Greg, I was doing some searching and your name popped up when I came across Ocelot. I have some questions about runtime code generation (posted on another thread here) and was wondering if I could pick your brain. Where would be the best place to contact you? Thanks.

https://devtalk.nvidia.com/default/topic/526247/cuda-programming-and-performance/cuda-needs-ipad-ipod-iphone-approach-to-mass-success-software-hardware-integration-and-consumer-ma/

This style of GPU programming reminds me a little bit of the Cell Messaging Layer:

[url]http://www.ccs3.lanl.gov/~pakin/software/cellmessaging/[/url]

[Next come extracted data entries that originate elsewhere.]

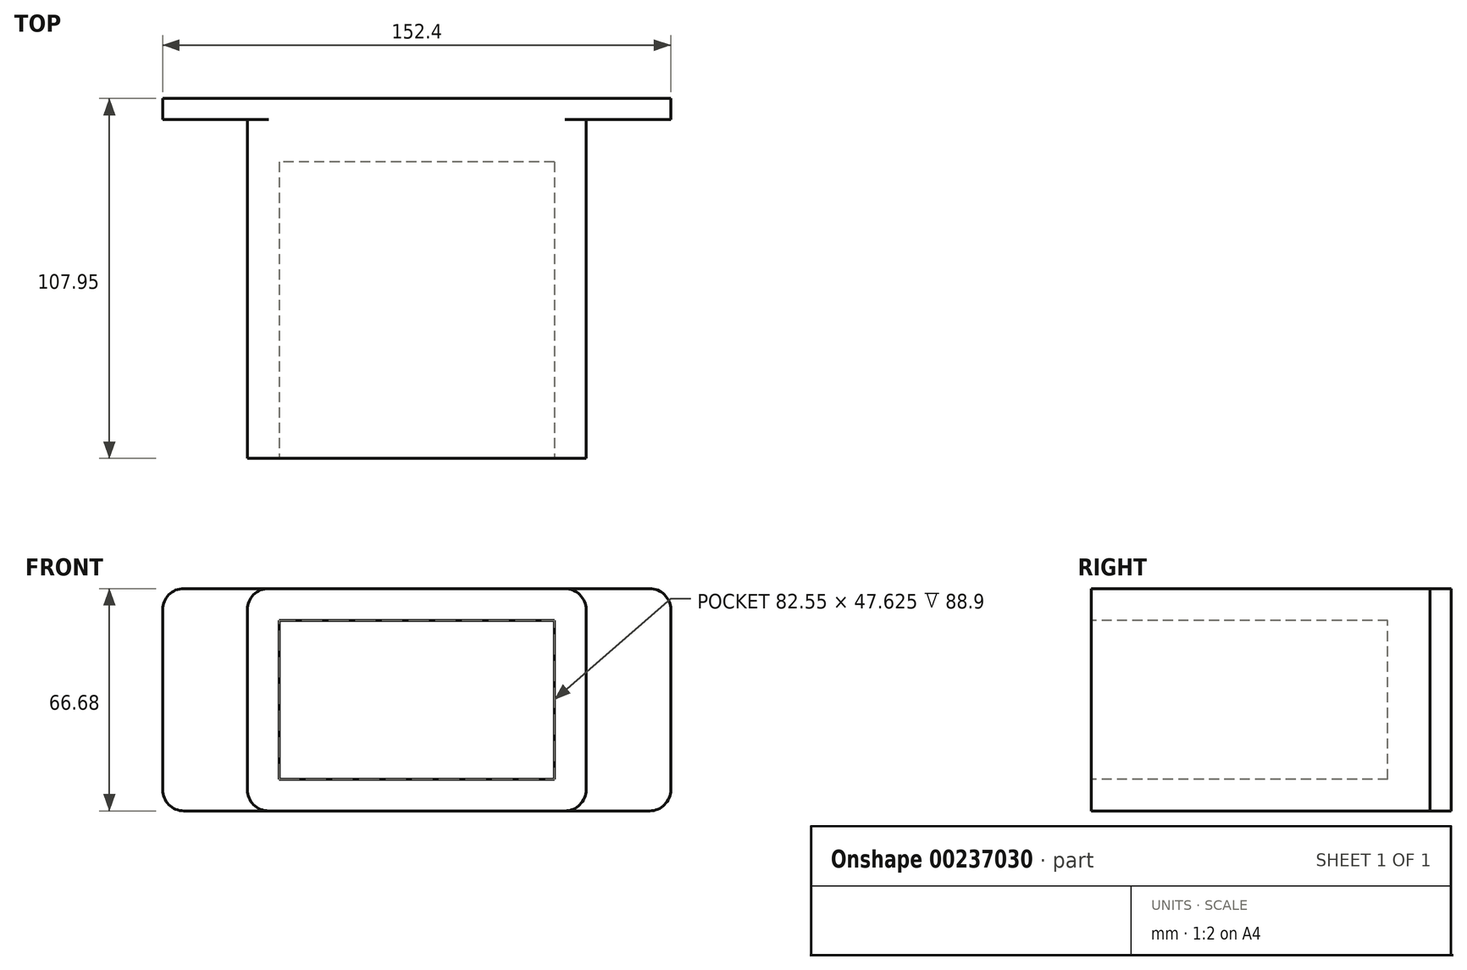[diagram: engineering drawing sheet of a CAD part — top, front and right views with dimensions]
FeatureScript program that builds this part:
annotation { "Feature Type Name" : "Feature", "Feature Type Description" : "" }
export const myFeature = defineFeature(function(context is Context, id is Id, definition is map)
    precondition{}
    {
        {
            var Q0;
            Q0=qCreatedBy(makeId("Front.planeOp"),FACE);
            var sketch = newSketch(context, id + "F0", { "sketchPlane" : qUnion([Q0])});
            skLineSegment(sketch, "E0.bottom", {"start": v(76.2, 33.34) * mm, "end": v(-76.2, 33.34) * mm});
            skLineSegment(sketch, "E0.top", {"start": v(76.2, -33.34) * mm, "end": v(-76.2, -33.34) * mm});
            skLineSegment(sketch, "E0.left", {"start": v(76.2, 33.34) * mm, "end": v(76.2, -33.34) * mm});
            skLineSegment(sketch, "E0.right", {"start": v(-76.2, 33.34) * mm, "end": v(-76.2, -33.34) * mm});
            skPoint(sketch, "E0.middle", {"position": v(0, 0) * mm});
            skSolve(sketch);
        }
        {
            var Q0;
            Q0=makeQuery(id+"F0.imprint","IMPRINT",FACE,{"disambiguationData":[TD([[makeQuery(id+"F0.imprint","IMPRINT",EDGE,{"derivedFrom":sQuery(id+"F0.wireOp",EDGE,"E0.bottom")}),1.0]])]});
            extrude(context, id + "F1", {"entities" : qUnion([Q0]), "depth" : 6.35 * mm});
        }
        {
            var Q0;
            Q0=makeQuery(id+"F1.opExtrude","CAP_FACE",FACE,{"disambiguationData":[OSD([sQuery(id+"F0.wireOp",EDGE,"E0.bottom"),sQuery(id+"F0.wireOp",EDGE,"E0.top"),sQuery(id+"F0.wireOp",EDGE,"E0.left"),sQuery(id+"F0.wireOp",EDGE,"E0.right")])],"isStart":false});
            var sketch = newSketch(context, id + "F2", { "sketchPlane" : qUnion([Q0])});
            skLineSegment(sketch, "E1.bottom", {"start": v(50.8, 33.34) * mm, "end": v(-50.8, 33.34) * mm});
            skLineSegment(sketch, "E1.top", {"start": v(50.8, -33.34) * mm, "end": v(-50.8, -33.34) * mm});
            skLineSegment(sketch, "E1.left", {"start": v(50.8, 33.34) * mm, "end": v(50.8, -33.34) * mm});
            skLineSegment(sketch, "E1.right", {"start": v(-50.8, 33.34) * mm, "end": v(-50.8, -33.34) * mm});
            skPoint(sketch, "E1.middle", {"position": v(0, 0) * mm});
            skSolve(sketch);
        }
        {
            var Q0;
            Q0 = qSketchRegion(id + "F2", true);
            extrude(context, id + "F3", {"entities" : qUnion([Q0]), "operationType" : NewBodyOperationType.ADD, "depth" : 101.6 * mm});
        }
        {
            var Q0;
            Q0=makeQuery(id+"F1.opExtrude","SWEPT_EDGE",EDGE,{"disambiguationData":[OSD([sQuery(id+"F0.wireOp",EDGE,"E0.top"),sQuery(id+"F0.wireOp",EDGE,"E0.left")])]});
            var Q1;
            Q1=makeQuery(id+"F1.opExtrude","SWEPT_EDGE",EDGE,{"disambiguationData":[OSD([sQuery(id+"F0.wireOp",EDGE,"E0.bottom"),sQuery(id+"F0.wireOp",EDGE,"E0.left")])]});
            var Q2;
            Q2=makeQuery(id+"F1.opExtrude","SWEPT_EDGE",EDGE,{"disambiguationData":[OSD([sQuery(id+"F0.wireOp",EDGE,"E0.bottom"),sQuery(id+"F0.wireOp",EDGE,"E0.right")])]});
            var Q3;
            Q3=makeQuery(id+"F1.opExtrude","SWEPT_EDGE",EDGE,{"disambiguationData":[OSD([sQuery(id+"F0.wireOp",EDGE,"E0.top"),sQuery(id+"F0.wireOp",EDGE,"E0.right")])]});
            var Q4;
            Q4=makeQuery(id+"F3.opExtrude","SWEPT_EDGE",EDGE,{"disambiguationData":[OSD([sQuery(id+"F0.wireOp",EDGE,"E0.top"),sQuery(id+"F2.wireOp",EDGE,"E1.top"),sQuery(id+"F2.wireOp",EDGE,"E1.left")])]});
            var Q5;
            Q5=makeQuery(id+"F3.opExtrude","SWEPT_EDGE",EDGE,{"disambiguationData":[OSD([sQuery(id+"F0.wireOp",EDGE,"E0.bottom"),sQuery(id+"F2.wireOp",EDGE,"E1.bottom"),sQuery(id+"F2.wireOp",EDGE,"E1.left")])]});
            var Q6;
            Q6=makeQuery(id+"F3.opExtrude","SWEPT_EDGE",EDGE,{"disambiguationData":[OSD([sQuery(id+"F0.wireOp",EDGE,"E0.bottom"),sQuery(id+"F2.wireOp",EDGE,"E1.bottom"),sQuery(id+"F2.wireOp",EDGE,"E1.right")])]});
            var Q7;
            Q7=makeQuery(id+"F3.opExtrude","SWEPT_EDGE",EDGE,{"disambiguationData":[OSD([sQuery(id+"F0.wireOp",EDGE,"E0.top"),sQuery(id+"F2.wireOp",EDGE,"E1.top"),sQuery(id+"F2.wireOp",EDGE,"E1.right")])]});
            fillet(context, id + "F4", {"entities" : qUnion([Q0, Q1, Q2, Q3, Q4, Q5, Q6, Q7]), "radius" : 6.35 * mm, "tangentPropagation" : true, "allowEdgeOverflow" : false});
        }
        {
            var Q0;
            Q0=makeQuery(id+"F3.opExtrude","CAP_FACE",FACE,{"disambiguationData":[OSD([sQuery(id+"F2.wireOp",EDGE,"E1.bottom"),sQuery(id+"F2.wireOp",EDGE,"E1.top"),sQuery(id+"F2.wireOp",EDGE,"E1.left"),sQuery(id+"F2.wireOp",EDGE,"E1.right")])],"isStart":false});
            var sketch = newSketch(context, id + "F5", { "sketchPlane" : qUnion([Q0])});
            skLineSegment(sketch, "E2.bottom", {"start": v(41.28, -23.81) * mm, "end": v(-41.27, -23.81) * mm});
            skLineSegment(sketch, "E2.top", {"start": v(41.28, 23.81) * mm, "end": v(-41.27, 23.81) * mm});
            skLineSegment(sketch, "E2.left", {"start": v(41.28, -23.81) * mm, "end": v(41.28, 23.81) * mm});
            skLineSegment(sketch, "E2.right", {"start": v(-41.27, -23.81) * mm, "end": v(-41.27, 23.81) * mm});
            skPoint(sketch, "E2.middle", {"position": v(0, 0) * mm});
            skSolve(sketch);
        }
        {
            var Q0;
            Q0 = qSketchRegion(id + "F5", true);
            extrude(context, id + "F6", {"entities" : qUnion([Q0]), "operationType" : NewBodyOperationType.REMOVE, "oppositeDirection" : true, "depth" : 88.9 * mm});
        }
    });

This library changed the programming model of a large cluster of Cell processors (like Roadrunner) to be one where the PPEs were not explicitly programmed. Instead everything happened on the SPEs, and SPEs were free to communicate with SPEs on other devices or nodes. CML provided some basic service code that ran on all the PPEs (and host x86 processors) to shuffle the needed messages around.

If the Maxwell series of GPUs get an on-chip supervisory ARM core, then I fully expect the programming model you describe to be even easier to implement. (And the CUDA architecture will resemble Cell a little more…)

@seibert, thanks for the CML pointer, I haven’t been watching Cell development for the last year or
so and I hadn’t seen it yet.

It sounds like it uses the PPE as an IO-Hub or router to avoid implementing the network stack on the SPEs, which does seem very similar to using the CPU core for File-IO and interacting with device drivers. There are some CUDA projects that aim to do similar things, e.g. cudaMPI for message passing or Mark Silberstein’s work on GPUfs for File-IO, but there is still a lot of work to be done.

Hopefully the desire for some of the programming model abstractions that I mentioned will motivate further work on these topics.

@Lev, it sounds like you mainly want a simple and rock-solid environment for writing GPU applications.

This is not a trivial problem by any means, but the computing industry has a long history
of designing software development tools (compilers, IDEs, debuggers, etc) that are
reliable and usable. I think that it will be possible for GPU programming tools that leverage
and expand on these ideas to emerge and continue to mature.

Yes, I think this is what desktop, workstation and mass scientific developers need. Today are different times. CPU performance is very big, much bigger than 15 years ago, would CUDA come that time with 10 times speed up over cpu, it would be different story. Now programming simplicity is important. No time to learn cudamemcpy3d parameters and figuring out why nsight does not work.

@Lev have you tried using the nsight IDE (for Linux/Mac)? It was released with CUDA 5, and worked fine for me without any tweaking necessary, and has all the trappings of modern IDEs (syntax highlighting, autocomplete, etc). it’s basically eclipse CDT with built-in CUDA support.

Its great, good it comes finally with cuda5.0, I do not use linux/mac.

@alrikai do you use cuda for personal use or for mac/linux application?

well, both I guess. For work I mostly use CUDA on linux, for personal use I’ve historically used CUDA on windows. In both work and personal settings I use CUDA for writing (parts of) applications

Who are your customers? Contractor or consumer? What is the market?